Clinical Negligence & Catastrophic Injury Solicitors
Care home manager Caroline Taylforth to pay £55k over resident deaths
The former manager of a care home has been ordered to pay more than £55,000 after the deaths of two residents.
One patient, Patricia Sutton, 77, died after choking at Rossendale Nursing Home in Lytham St Annes, Lancashire, in November 2019 and 82-year-old John Chapman died after breaking his leg in a fall in 2020.
The home’s former manager, Caroline Taylforth, 62, pleaded guilty to two counts of causing avoidable harm by failing to provide adequate care. Inspectors had rated the home inadequate in June 2021.
Blackpool Magistrates' Court heard Ms Sutton had experienced three previous choking incidents at the home before her death.
The court was told a motion sensor had alerted staff that Mr Chapman, who was at risk of falls, was out of bed in the early hours of 14 January 2020. Staff found he had broken his leg in another fall. He died a few weeks later and a post-mortem examination concluded his broken leg was a secondary cause of death.
Health and care regulator, the Care Quality Commission (CQC), found in both cases prevention measures were overlooked or poorly implemented, putting residents at unnecessary and avoidable harm.

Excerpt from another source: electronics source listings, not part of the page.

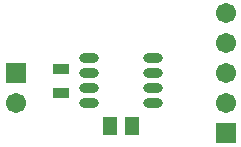
<source format=gts>
G04*
G04 #@! TF.GenerationSoftware,Altium Limited,Altium Designer,20.1.11 (218)*
G04*
G04 Layer_Color=8388736*
%FSLAX25Y25*%
%MOIN*%
G70*
G04*
G04 #@! TF.SameCoordinates,B42474AF-8F1F-4631-B4F4-3FD5516C7951*
G04*
G04*
G04 #@! TF.FilePolarity,Negative*
G04*
G01*
G75*
%ADD14R,0.05721X0.03753*%
%ADD15O,0.06509X0.03162*%
%ADD16R,0.04737X0.06115*%
%ADD17R,0.06706X0.06706*%
%ADD18C,0.06706*%
D14*
X142500Y128937D02*
D03*
Y121063D02*
D03*
D15*
X173228Y117500D02*
D03*
Y122500D02*
D03*
Y127500D02*
D03*
Y132500D02*
D03*
X151772Y117500D02*
D03*
Y122500D02*
D03*
Y127500D02*
D03*
Y132500D02*
D03*
D16*
X158858Y110000D02*
D03*
X166142D02*
D03*
D17*
X127500Y127500D02*
D03*
X197500Y107500D02*
D03*
D18*
X127500Y117500D02*
D03*
X197500Y147500D02*
D03*
Y137500D02*
D03*
Y127500D02*
D03*
Y117500D02*
D03*
M02*

</source>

The care home was shut after it was rated inadequate.
In her victim impact statement, Mr Chapman's daughter, Helen, said her father was an "incredibly proud and hardworking" man and a key figure in the family who adored his seven grandchildren and two great-grandchildren.
She described how the findings from the CQC investigation and learning there were "a high number of falls in addition to the ones they were aware of was devastating to hear.”
She said: "As a family we were trusting that the care home would provide the appropriate care required.”
Ms Chapman added that it was like opening a "Pandora's box to fully acknowledge and reflect on the enormity of suffering we feel our dad endured and mental torment we have all suffered throughout the series of events leading up to and following his death.
She added: "I feel mentally scarred as a result of seeing a photograph of my dad, with an unexplained black eye, looking a shadow of his former self" and said that his "avoidable" death had significantly affected her mother, adding she had "suffered from depression at this enormous loss in her life."
CQC head of adult care inspection, Alison Chilton, said: "Patricia and John were seriously let down by the care they received. Caroline failed in her duty as registered manager to protect Patricia and John from an avoidable risk of harm in a place that should have been safe and receiving the best possible care to meet their individual needs.
"This fine is not representative of the value of their lives, but this, and the prosecution, reminds all care providers they must always ensure people's safety and manage risks to their wellbeing."